In Mekare's absence, Maharet returns to watch over her daughter and her descendants. Maharet's descendants become what she calls the Great Family. A maternal line, the Great Family includes every culture, religion, ethnicity, and race. The Great Family represents all humanity and shows the vampires what Akasha would destroy with the creation of her New World Order.

As the source of all vampires, Akasha is connected to all vampires by the blood and spirit they collectively share. In an experiment by the first Keeper, Akasha and Enkil are exposed to sunlight when they are several thousand years old. This merely darkens their skin. However, the result on all other vampires is extreme, and many of the weakest vampires die, thus confirming the legend that anything that harms Akasha will also directly affect all of her progeny.

==Reception==
The New York Times praised the entertaining, rich worldbuilding in the historical segments but criticized the contemporary sections for their melodramatic dialogue and cliche-riddled prose. Kirkus Reviews called the novel "thin, unconvincing, and a grave disappointment". Publishers Weekly said that excessive philosophical musings slow down the otherwise well-crafted storyline.
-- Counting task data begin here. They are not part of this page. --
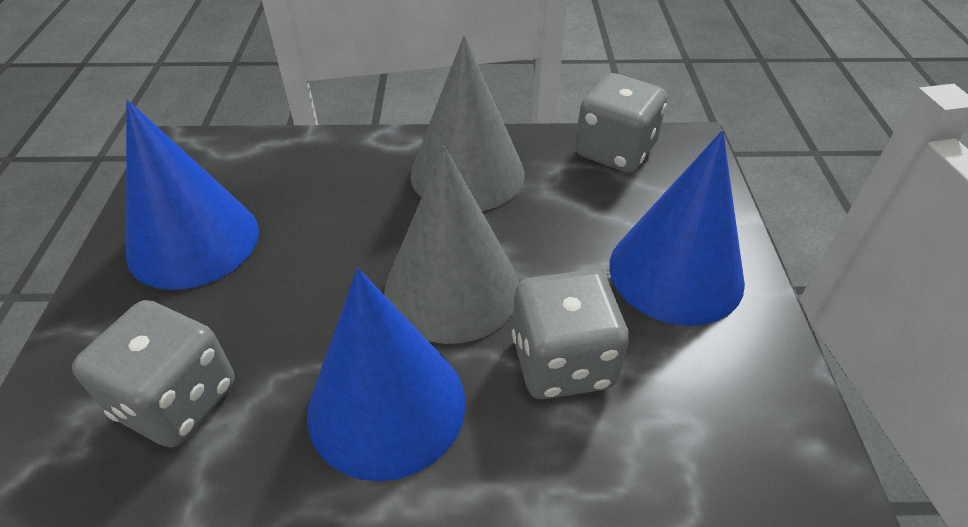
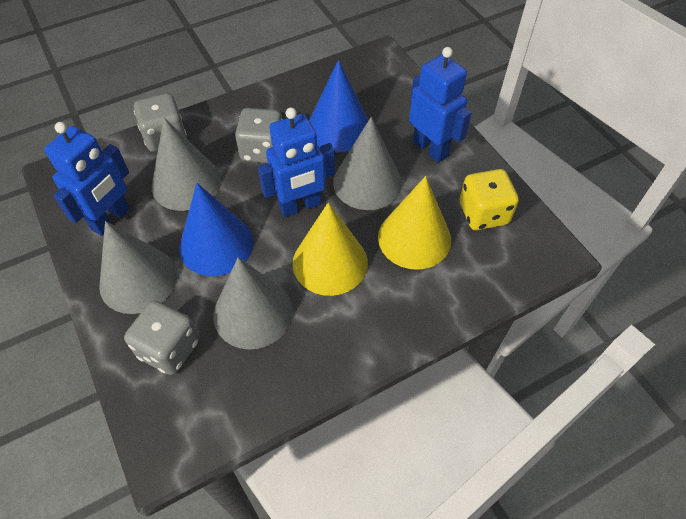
blue cone: 3 -> 2
blue robot: 0 -> 3
grey cone: 2 -> 4
yellow cone: 0 -> 2
yellow dice: 0 -> 1

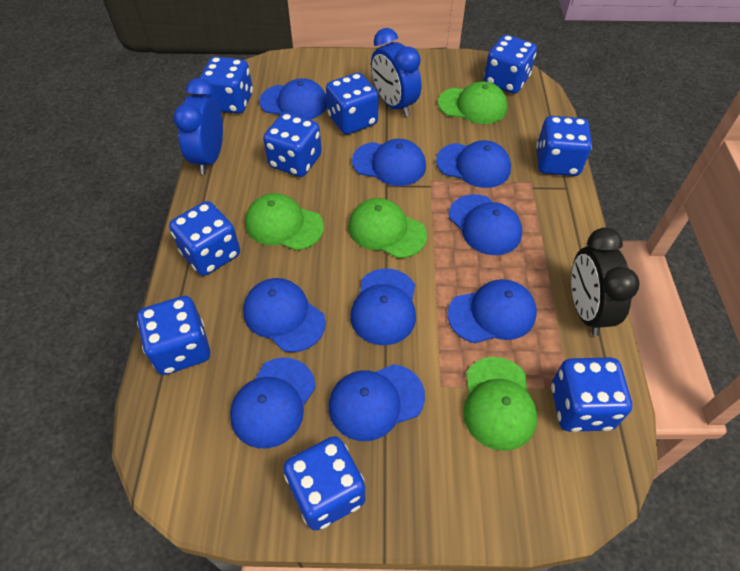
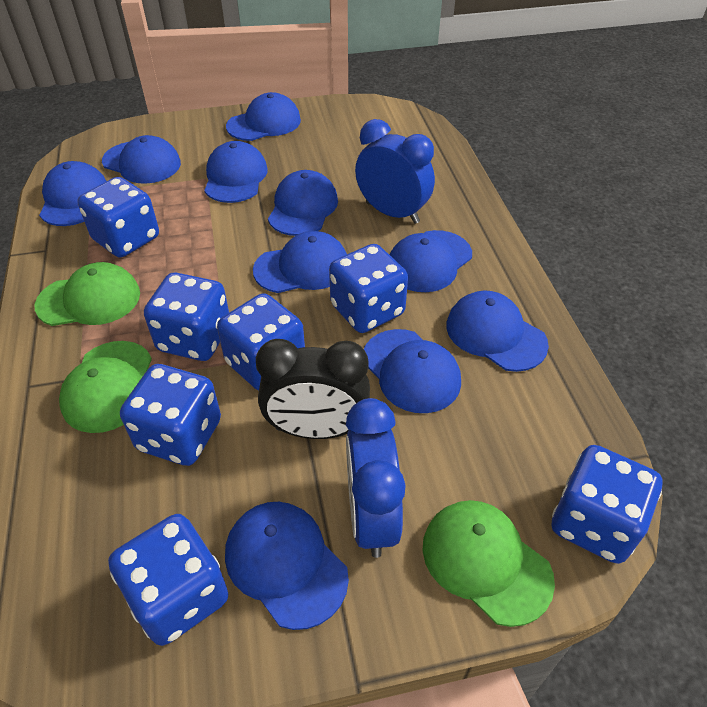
blue cap: 9 -> 10
blue dice: 9 -> 7
green cap: 4 -> 3

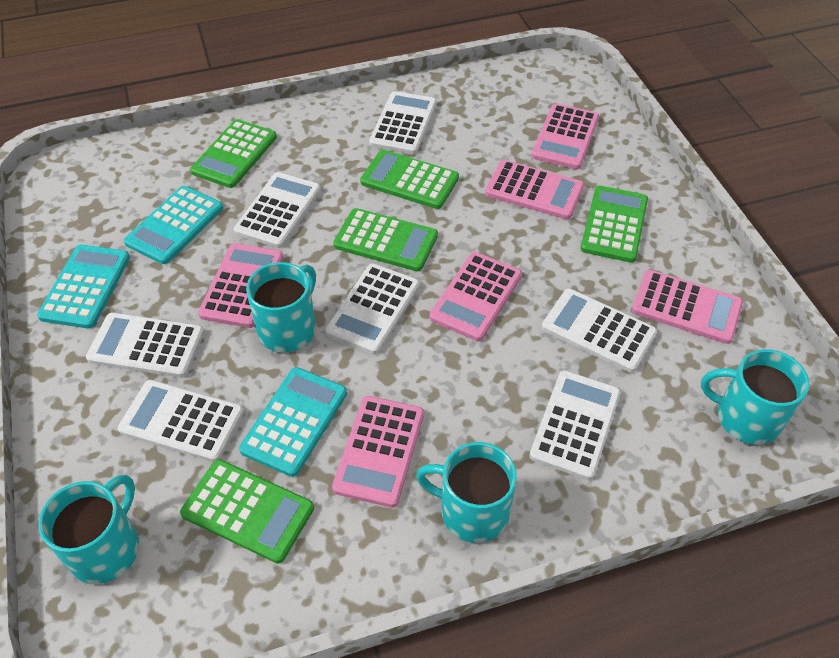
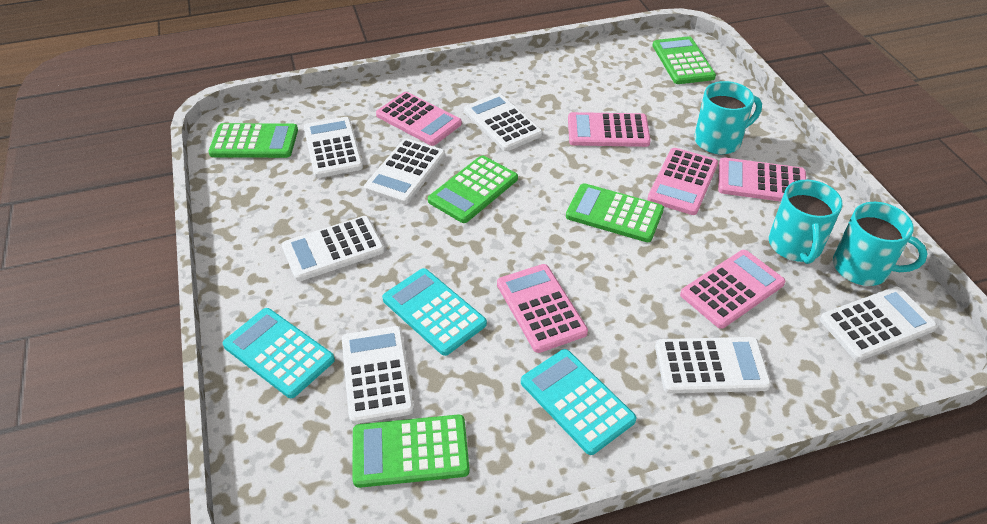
turquoise mug: 4 -> 3

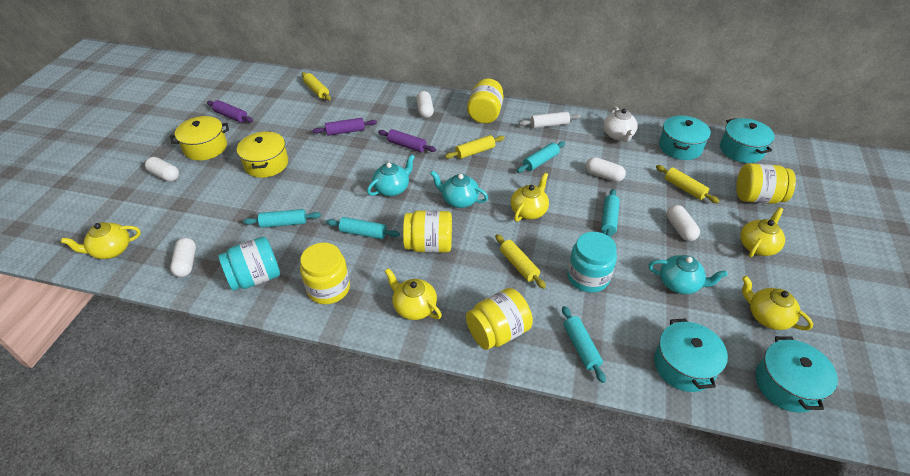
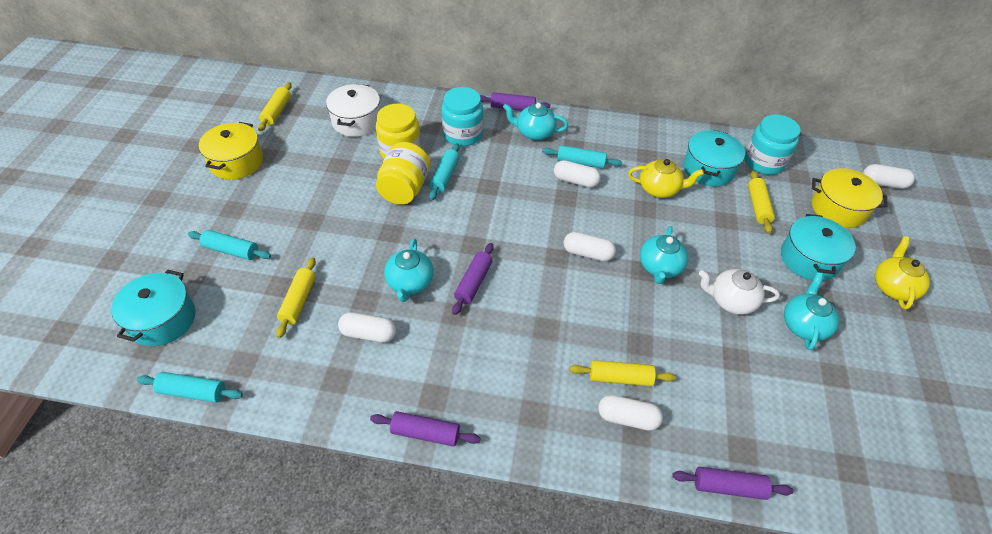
purple rolling pin: 3 -> 4
turquoise pot: 4 -> 3
turquoise rolling pin: 5 -> 4
turquoise teapot: 3 -> 4
white pot: 0 -> 1
white rolling pin: 1 -> 0
yellow jar: 5 -> 2
yellow teapot: 5 -> 2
The Queen of the Damned made its debut at number two on The New York Times Best Seller list. It ascended to the top spot in its second week and remained on the list for a total of 17 weeks.

== Adaptations ==
- Queen of the Damned (2002), film directed by Michael Rymer, based on novels The Vampire Lestat and The Queen of the Damned.
- Anne Rice’s Interview With The Vampire (2022–present), American television series on AMC; Season 4 based on The Queen of the Damned.